++++ Material supplied ++++

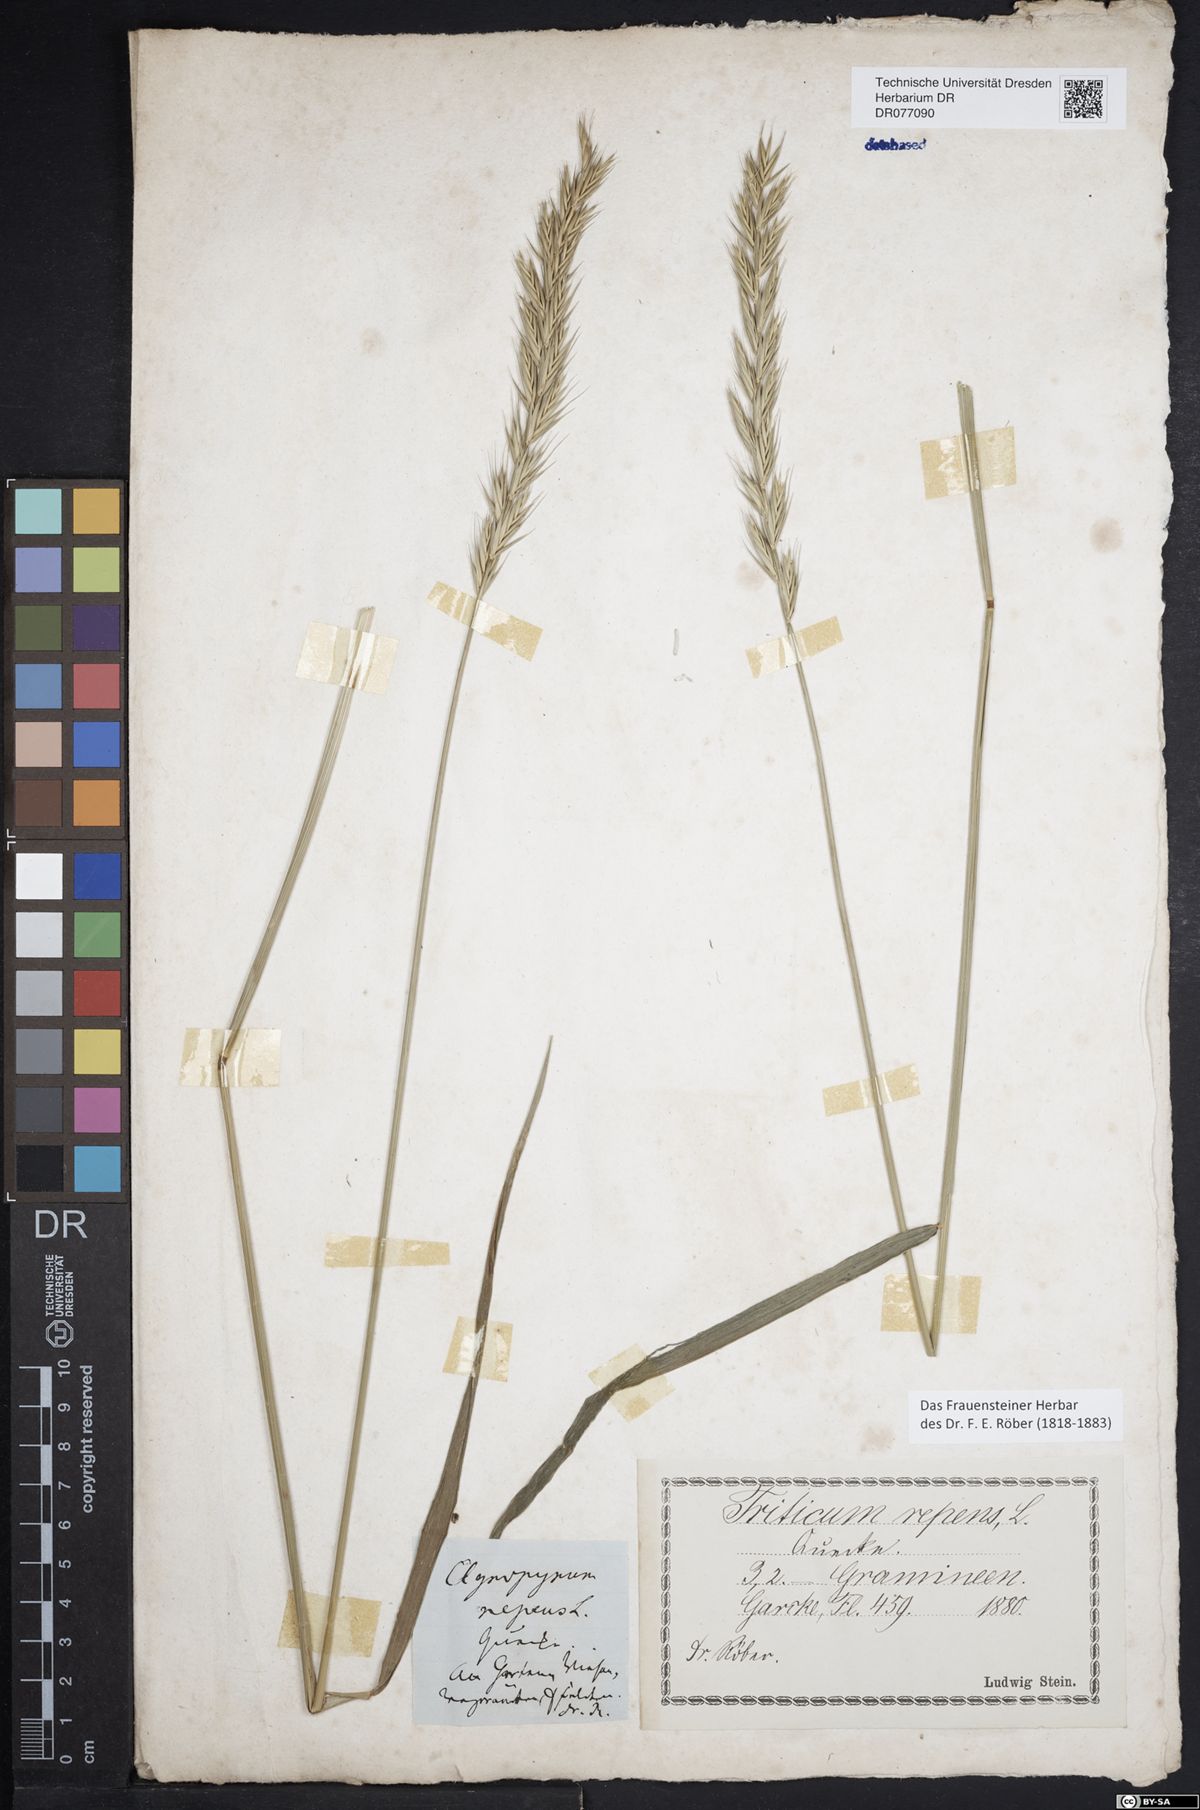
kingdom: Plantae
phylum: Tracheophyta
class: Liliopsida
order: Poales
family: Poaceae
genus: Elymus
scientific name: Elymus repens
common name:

++++

## Required work
Could you give all the data again with "scientific name" swapped for "binomial name", keeping everything else the same and leaving out the pictures?

## Answer to the task
kingdom: Plantae
phylum: Tracheophyta
class: Liliopsida
order: Poales
family: Poaceae
genus: Elymus
binomial name: Elymus repens
common name:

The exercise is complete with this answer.